Suppose everything came as it should.We put the system, the same cluster. Everything is fine: there is a specification, equipment, software, we work on customization, there are some agreements between managers. Everything was discussed a hundred times, all the difficult moments from experience were agreed. An engineer arrives, and he realizes that the ideal world is not here.
He approaches, say, a networker and says: “I need to select eight interfaces on the switch.” And they say to him: “I have only six, and two more will be tomorrow or the day after tomorrow. We must order them from the warehouse. ” The engineer runs, asks for something from everyone. When they give him everything, when they poke a place in the rack, they connect electricity, pulled cables to it, a couple of days may pass.

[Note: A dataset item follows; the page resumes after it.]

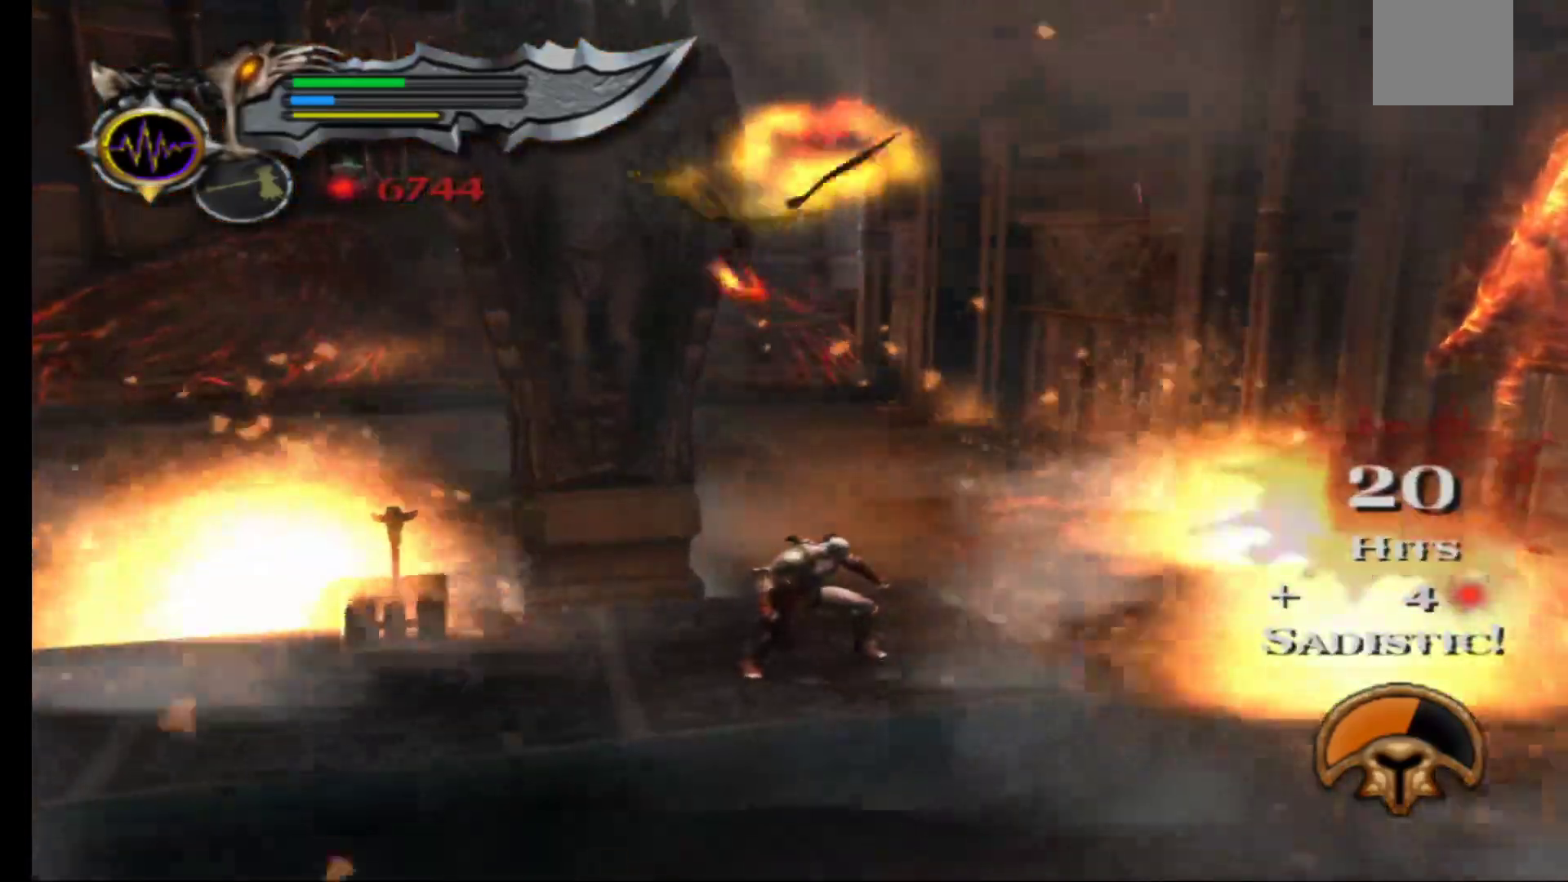
{"dt_ms": 500, "buttons": [], "left_stick": "left", "right_stick": "center", "events": [[133, "left_stick", "left"]]}
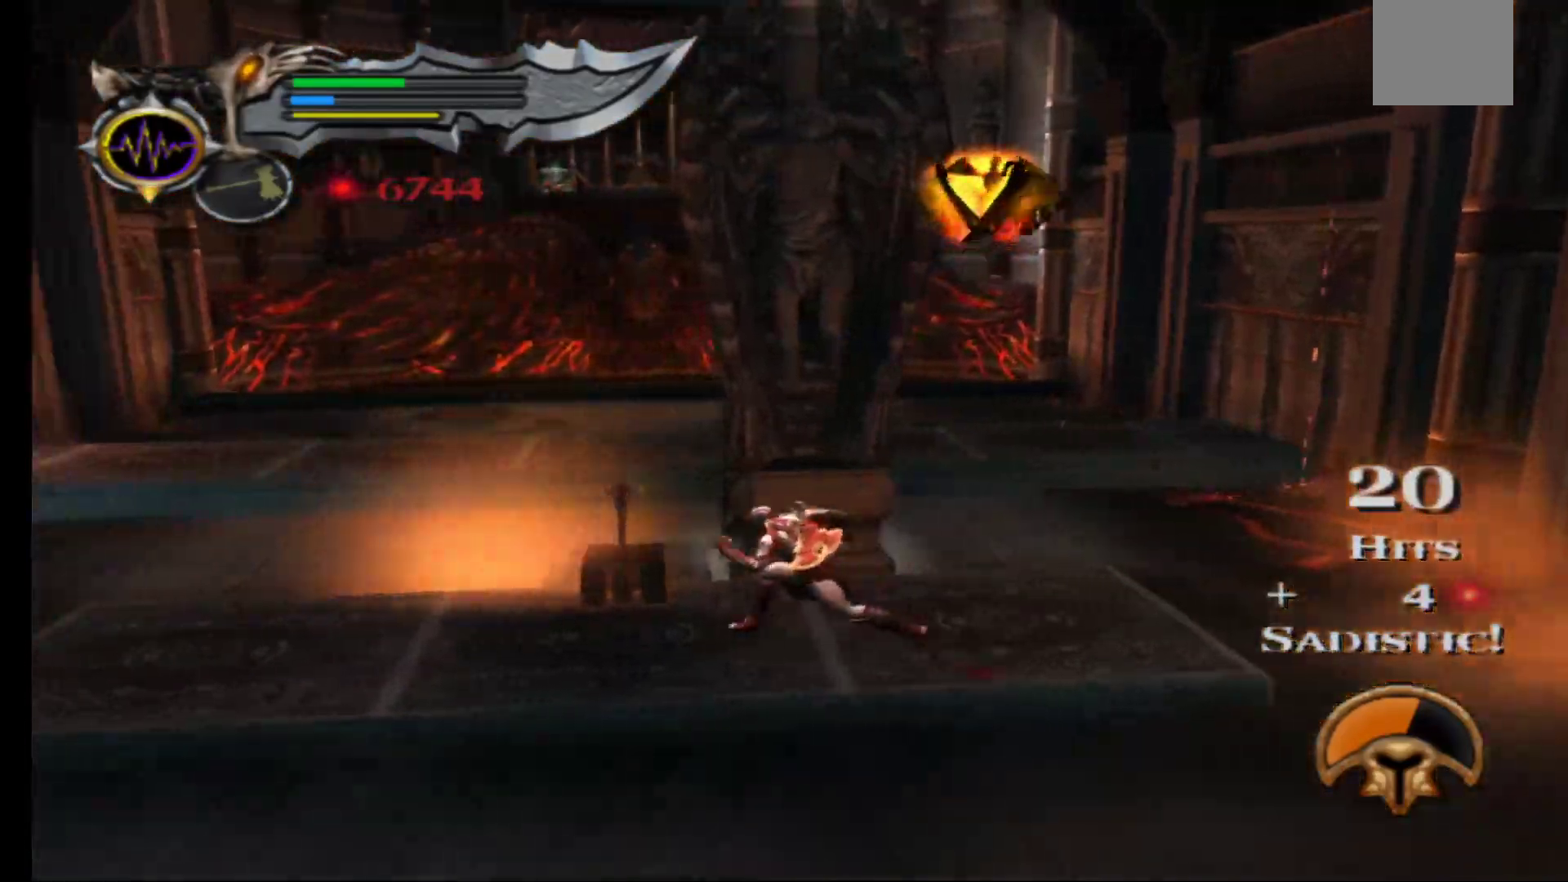
{"dt_ms": 500, "buttons": [], "left_stick": "center", "right_stick": "center", "events": [[67, "left_stick", "up-left"], [217, "R1", "down"], [300, "left_stick", "center"], [350, "R1", "up"]]}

Then he begins to call administrators who register him in the domain, then he calls specialists in DBMS, who begin to tell him how everything is arranged, administrators also enter him into their system. Each time he works with someone new, and not the fact that he is prepared. But the system is combat, and the engineer does not know the passwords, which means that the admin should sit next to him and drive it in for him. They also do not have much fun. And people can be different. For example, the SQL box likes to drink, and someone goes in the shirt with the Simpsons at minus thirty because his wife quit. Everyone needs to find an approach. It is clear that all these people help, because there is a common task, but still there is some kind of fan that you need to learn something from everyone in order to finish your work. Everyone should explain to you how and what is arranged. Very often the documentation is somewhat at odds with reality, and the installation concept may change. Or it suddenly turns out that a certain type of packet on the network is prohibited by Moscow’s policy (and the belt is different, and in Moscow it’s deep night, you won’t call).
At about this stage, it may turn out that there has been a backup for a year, as it was not. Haha And begins, again, a lot of erotic adventures. Of course, we can set without backup, formally, we seem to have nothing to do with it. But then the negative will remain: they say, some kind of arrived ..., broke everything here and left.
We should also say about our warehouse. We have about eighty thousand hot swappable items in stock. It’s clear that when you have a 4 hour SLA to replace, the warehouse must give the piece of iron earlier than you go down the elevator. Therefore, our storekeepers methodically keep accurate records and check everything.
The accounting system says: "Your piece of iron in a box is such and such in a block such and such." Regardless of whether it is small or large.
Approaching - you can immediately see what lies here.
In one of the sections of the warehouse we have a “museum” - a place where these exhibits
are located. They are really working and really needed for hot replacements. When the system is complex, critical, and “don’t touch it while it works,” it’s easier to change the failed node to exactly the same than to reconfigure and redo it. Therefore, we keep reserves worthy of the museum.